Data per favorita nei sondaggi, la coalizione si è fermata al 24.87%, conquistando appena 41 seggi: per i socialdemocratici è una delle sconfitte più pesanti degli ultimi anni. L’Sdp non è riuscita a replicare il successo delle presidenziali di dicembre scorso quando a spuntarla è stato l’ex premier socialdemocratico, Zoran Milanovic. Il risultato disastroso della coalizione di centrosinistra si può in parte attribuire all’improvvisazione del leader dell’Sdp Bernardic che ieri ha rassegnato le dimissioni.

Per i socialdemocratici si apre ora una fase di riflessione su un voto che è anche il risultato dell’incapacità del partito di aprirsi a istanze più progressiste. Prova ne è la performance della coalizione di sinistra ecologista Mozemo che al suo esordio ha conquistato 7 seggi. La piattaforma, nata come un movimento di lotta contro le politiche urbanistiche del sindaco di Zagabria Milan Bandic, ha ottenuto un ottimo risultato soprattutto nella capitale dove ha raccolto il 23% dei voti, secondo solo all’Hdz.
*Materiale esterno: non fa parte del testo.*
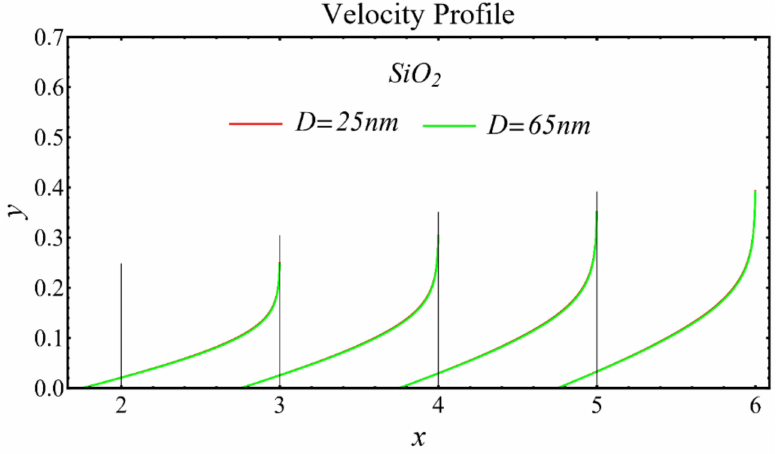
Figure 10. Velocity profile of SiO 2 -EG nanofluid under influence of nanoparticle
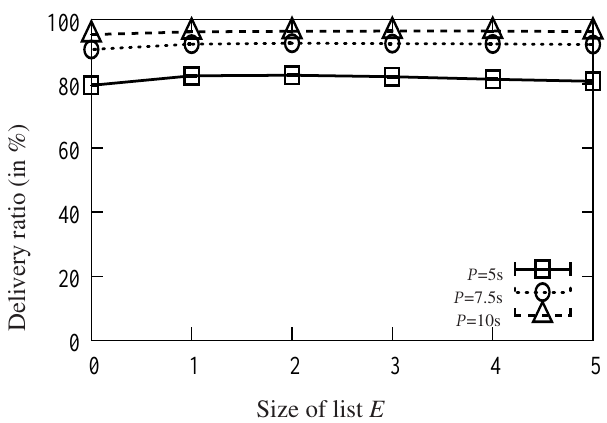
Figure 4. Impact of the size of list E of SLACK-MAC on the packet delivery ratio, with | R | = 2 | E | and a duty-cycle of 1%, where P is the traffic generation period.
E ora Mozemo punta alla conquista della capitale alle elezioni amministrative che si terranno il prossimo anno: un obiettivo forse non impossibile se si considera che il partito del sindaco Bandic, in sella dal 2000, non è riuscito a superare la soglia di sbarramento.
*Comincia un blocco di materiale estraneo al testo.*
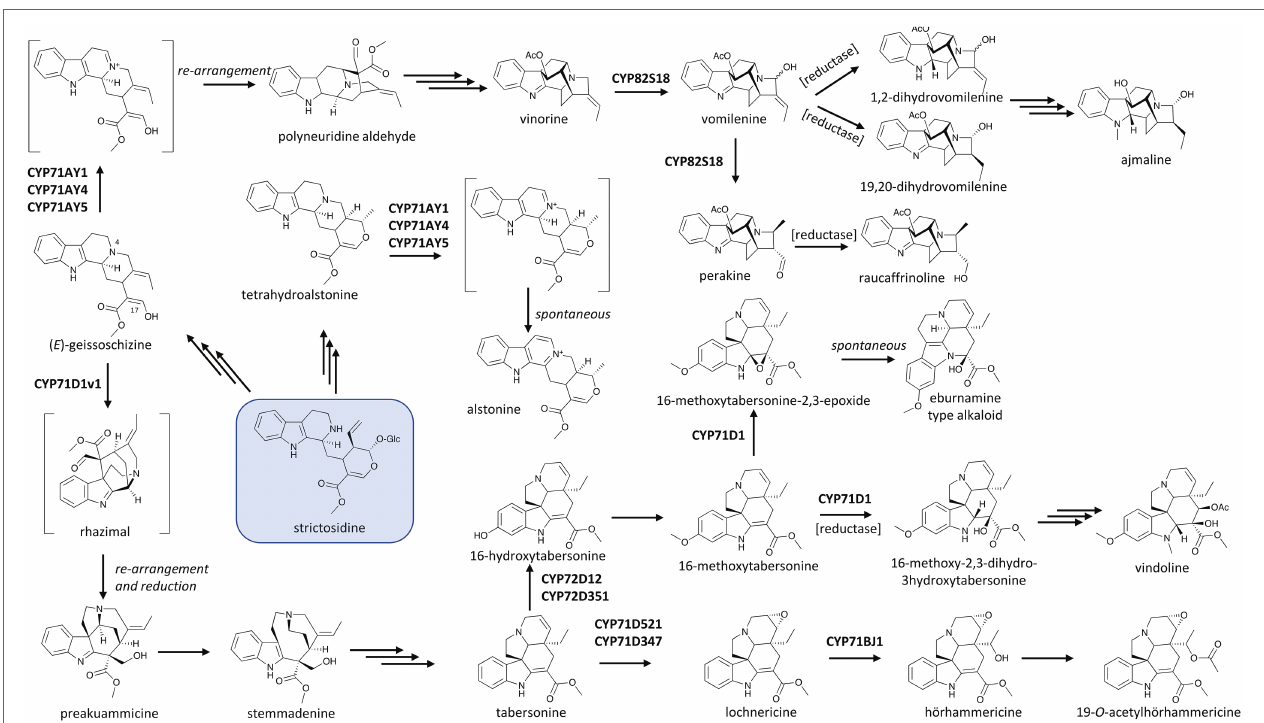
FIGURE 2 | P450s in the biosynthetic network of monoterpenoid indole alkaloids (MIAs) in the Apocynaceae with strictosidine (boxed) as the central precursor. Multiple and single arrows indicate multiple- and single-step pathways, respectively. Enzymes indicated here are discussed in the text. V19H: (+)-vincadifformine 19-hydroxylase, a close homologue of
Vittoria con riserva per il Movimento patriottico dell’ex cantante folk Miroslav Skoro che si piazza terzo con il 10% dei voti. Un risultato leggermente al di sotto delle aspettative per l’Orbàn croato che riesce a fare il pieno di voti soprattutto nella regione orientale della Slavonia. Skoro puntava a entrare in un governo di coalizione con l’Hdz a condizione che Plenkovic non fosse più premier, ma l’exploit dei conservatori ha sparigliato le carte. A Plenkovic servono solo 10 seggi per avere la maggioranza e questo allontana definitivamente la prospettiva di un esecutivo formato dall’Hdz e dal Movimento patriottico.
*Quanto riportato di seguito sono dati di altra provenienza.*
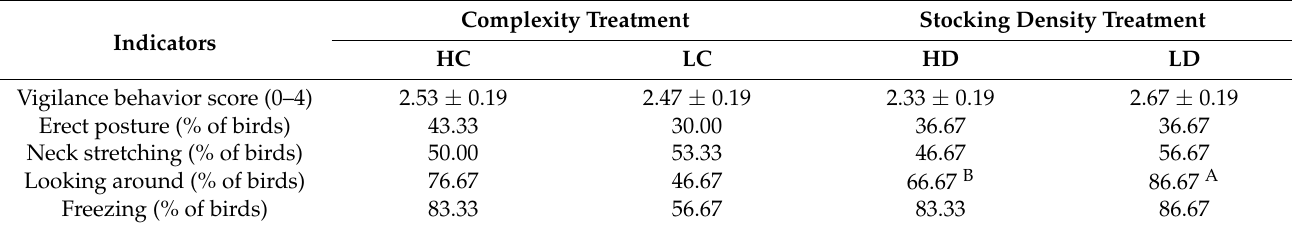
Table 5. Least squares mean estimates ( ± SEM) for vigilance behavior scores and % of total observations that each type of vigilance behavior was observed for broiler chickens kept in high-complexity (HC), low-complexity (LC), high-density (HD), and low-density (LD) treatments ( n = 60) in Experiment 1 at 4 weeks of age (days 30, 32, and 33). Birds were scored either 0 (not observed) or 1 (observed) for each of four vigilance behavior characteristics (erect posture, neck stretching, looking around, and freezing), giving a vigilance score between 0 (no vigilance behavior observed) and 4 (all vigilance behaviors observed).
Uno smacco per Skoro, ma anche per l’ala oltranzista interna all’Hdz che mirava a mettere in minoranza la fazione moderata guidata da Plenkovic.

Ci vorrà tempo però per vedere se la vittoria del premier sarà sufficiente a far cambiar pelle all’Hdz, partito che domina la scena politica croata sin dall’indipendenza dalla Jugoslavia del 1991. Tra le ambiguità che restano da sciogliere nel partito di Plenkovic, il rapporto con la Bosnia dove il partito gemello bosniaco, l’Hdz Bih di Dragan Covic continua a portare avanti istanze nazionaliste che minano la sovranità di Sarajevo.

Così come ambiguo resta l’atteggiamento nei confronti della minoranza serba in Croazia, vittima soprattutto in questa tornata elettorale di continui attacchi sferrati dai sovranisti di Skoro. Attacchi condannati da Plenkovic, seppur in modo cauto. Insomma, la strada per la costruzione di un partito che si emancipi dai fantasmi nazionalisti del suo passato è ancora lunga.